As much of a blue chip now as it ever was in the past, Microsoft (MSFT -1.27%) has continued to reward its long-term shareholders. Despite some recent gloom hovering over it and other tech stocks, Microsoft's share price has generally managed to rise over the years. In fact, if we look through a nearly 20-year lens, the stock is quite the outperformer.

A 10-bagger and then some

Let's dial it back to a time when Microsoft, hounded by shareholders for never paying a dividend despite sitting on a monster pile of cash, caved in and declared its first payout in January 2003.

Buying $10,000 worth of the company's stock on the day that first dividend was paid would have nabbed you 421 shares with a bit of change left over. This position would be worth slightly over $100,940.93 today, for a more than tenfold increase.

And that's not counting the dividends. Microsoft quickly shifted from an annual to a quarterly payout in late 2004 and hasn't looked back since. Also in 2004, it dispensed a special dividend of $3 per share. If we factor in these disbursements, our total return on that initial $10,000 outlay on the stock swells to just north of $110,730.

Many fingers in many pies

Dividends are sweet, but Microsoft's acceptance and adoption of them is hardly the only reason the stock has risen so dramatically. No one has ever managed to knock the company off its perch as the dominant PC operating system (OS) and productivity suite purveyor -- its Windows OS is far and away the leader in the former category, and Microsoft Office continues to outpace the competition in the latter.

From this solid foundation, Microsoft has branched out over the years into a host of other lucrative endeavors.
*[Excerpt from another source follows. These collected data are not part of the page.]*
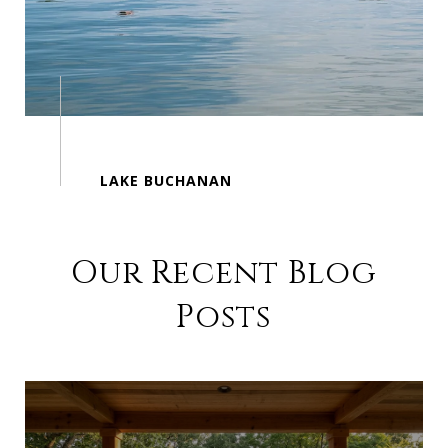
Our Recent Blog
Posts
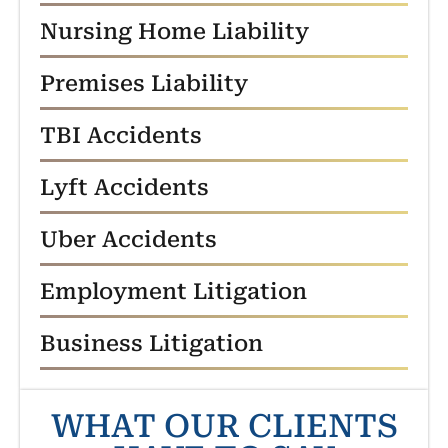
Nursing Home Liability
Premises Liability
TBI Accidents
Lyft Accidents
Uber Accidents
Employment Litigation
Business Litigation
WHAT OUR CLIENTS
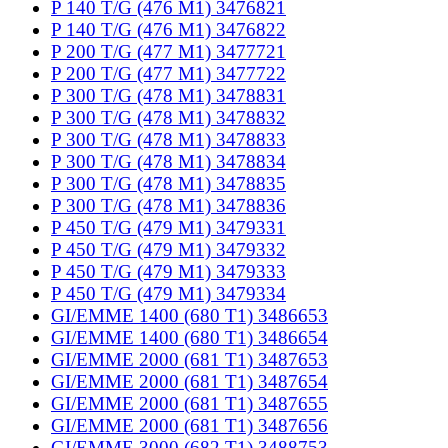
P 140 T/G (476 M1) 3476821
P 140 T/G (476 M1) 3476822
P 200 T/G (477 M1) 3477721
P 200 T/G (477 M1) 3477722
P 300 T/G (478 M1) 3478831
P 300 T/G (478 M1) 3478832
P 300 T/G (478 M1) 3478833
P 300 T/G (478 M1) 3478834
P 300 T/G (478 M1) 3478835
P 300 T/G (478 M1) 3478836
P 450 T/G (479 M1) 3479331
P 450 T/G (479 M1) 3479332
P 450 T/G (479 M1) 3479333
P 450 T/G (479 M1) 3479334
GI/EMME 1400 (680 T1) 3486653
GI/EMME 1400 (680 T1) 3486654
GI/EMME 2000 (681 T1) 3487653
GI/EMME 2000 (681 T1) 3487654
GI/EMME 2000 (681 T1) 3487655
GI/EMME 2000 (681 T1) 3487656
GI/EMME 3000 (682 T1) 3488753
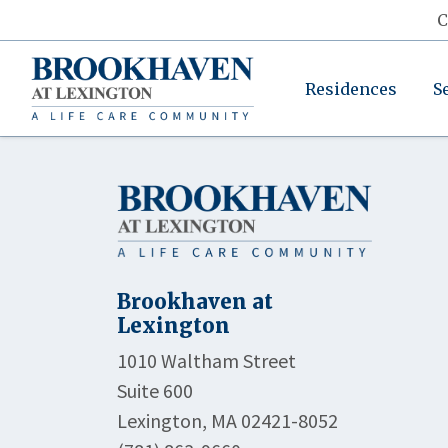
C
Residences
S
Brookhaven at
Lexington
1010 Waltham Street
Suite 600
Lexington, MA 02421-8052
It wasn't always successful with such forays -- remember the Zune line of personal music devices or the Bing search engine that attempted to compete with Alphabet's mighty Google (and continues to be a distant runner-up)? It's gotten smarter about its segments in recent years, thankfully.
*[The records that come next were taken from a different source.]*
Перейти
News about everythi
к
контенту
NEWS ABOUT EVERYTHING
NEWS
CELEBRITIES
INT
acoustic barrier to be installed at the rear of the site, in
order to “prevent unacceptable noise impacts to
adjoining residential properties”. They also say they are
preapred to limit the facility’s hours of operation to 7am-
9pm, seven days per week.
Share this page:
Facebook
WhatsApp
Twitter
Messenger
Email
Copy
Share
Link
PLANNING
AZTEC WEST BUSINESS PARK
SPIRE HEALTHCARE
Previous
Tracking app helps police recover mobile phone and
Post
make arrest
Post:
These days, Microsoft is extremely competitive in cloud computing, for example, with its Azure being the No. 2 operator in that segment. The company's gaming unit, anchored by the durable Xbox line of consoles and (if all goes well) soon to be well augmented by the purchase of Activision Blizzard, has been a solid performer over the years too.
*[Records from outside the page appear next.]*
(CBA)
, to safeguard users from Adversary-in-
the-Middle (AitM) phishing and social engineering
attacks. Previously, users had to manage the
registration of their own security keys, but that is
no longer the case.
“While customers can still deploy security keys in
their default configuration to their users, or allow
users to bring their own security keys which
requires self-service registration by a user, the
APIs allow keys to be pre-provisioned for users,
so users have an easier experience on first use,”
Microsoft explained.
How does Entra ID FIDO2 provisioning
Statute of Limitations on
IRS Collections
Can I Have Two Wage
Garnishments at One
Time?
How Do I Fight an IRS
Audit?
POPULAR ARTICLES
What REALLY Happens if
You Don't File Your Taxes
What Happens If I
Yes, Azure's once-torrid revenue growth is slowing, but the business is still bringing in the bucks for its owner, with a 35% year-over-year improvement on the top line in its most recently reported quarter. That matters because the Intelligent Cloud segment Azure is a part of contributed nearly 41% to the company's total revenue during the period.

There's still plenty of room for more double-digit growth. The cloud market overall is expected to rise at a compound annual growth rate of just under 18% between the years 2022 to 2028, according to projections by Fortune Business Insights.

A real tech sector bargain

Microsoft's sagging share price -- it's down nearly $100 per share from its peak in late 2021 -- isn't due only to the slump in tech stocks. Despite the aforementioned growth, some investors were expecting better, and they weren't cheered by the "slowdown" of Azure.

Yet this is a large, powerful, and resilient company with numerous revenue streams and costs that are modest compared to sales. Analysts are expecting continued improvement in key figures; collectively, they're estimating revenue will rise 7% and per-share earnings 4% in the current fiscal year over the previous one. Next fiscal year should be even better, with those gains coming in at a respective 13% and 17%.

That growth, combined with high profitability, will help lift free cash flow (FCF) and, by extension, the dividend.

So ultimately, what you've got with Microsoft is a somewhat out-of-favor company that still has double-digit growth in front of it and is well poised to enact continued dividend raises. To me, that's a pretty good stock to own.